Exercise objective: Lines holding the string "index" in the listing below are to be copied.

Material shown:
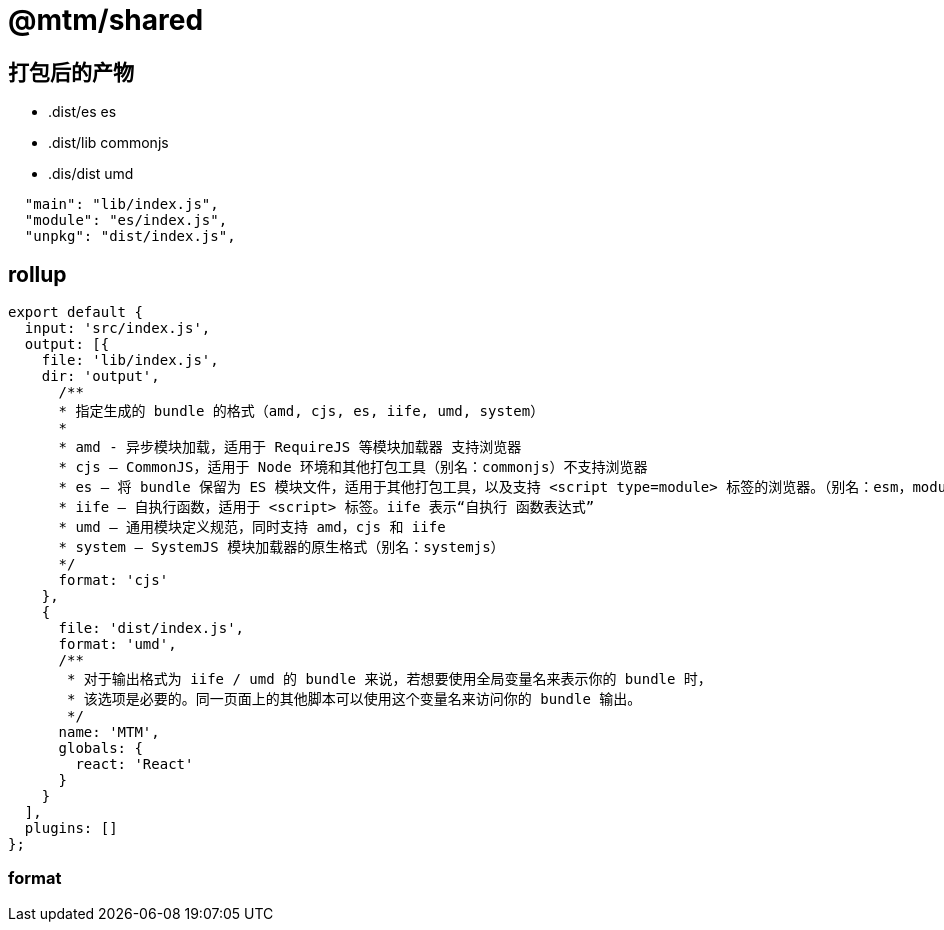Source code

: # @mtm/shared

## 打包后的产物

* .dist/es es
* .dist/lib commonjs
* .dis/dist umd

```json
  "main": "lib/index.js",
  "module": "es/index.js",
  "unpkg": "dist/index.js",
```


## rollup

```ts
export default {
  input: 'src/index.js',
  output: [{
    file: 'lib/index.js',
    dir: 'output',
      /**
      * 指定生成的 bundle 的格式（amd, cjs, es, iife, umd, system）
      *
      * amd - 异步模块加载，适用于 RequireJS 等模块加载器 支持浏览器
      * cjs – CommonJS，适用于 Node 环境和其他打包工具（别名：commonjs）不支持浏览器
      * es – 将 bundle 保留为 ES 模块文件，适用于其他打包工具，以及支持 <script type=module> 标签的浏览器。（别名：esm，module）
      * iife – 自执行函数，适用于 <script> 标签。iife 表示“自执行 函数表达式”
      * umd – 通用模块定义规范，同时支持 amd，cjs 和 iife
      * system – SystemJS 模块加载器的原生格式（别名：systemjs）
      */
      format: 'cjs'
    },
    {
      file: 'dist/index.js',
      format: 'umd',
      /**
       * 对于输出格式为 iife / umd 的 bundle 来说，若想要使用全局变量名来表示你的 bundle 时，
       * 该选项是必要的。同一页面上的其他脚本可以使用这个变量名来访问你的 bundle 输出。
       */
      name: 'MTM',
      globals: {
        react: 'React'
      }
    }
  ],
  plugins: []
};
```

### format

Response:
  "main": "lib/index.js",
  "module": "es/index.js",
  "unpkg": "dist/index.js",
  input: 'src/index.js',
    file: 'lib/index.js',
      file: 'dist/index.js',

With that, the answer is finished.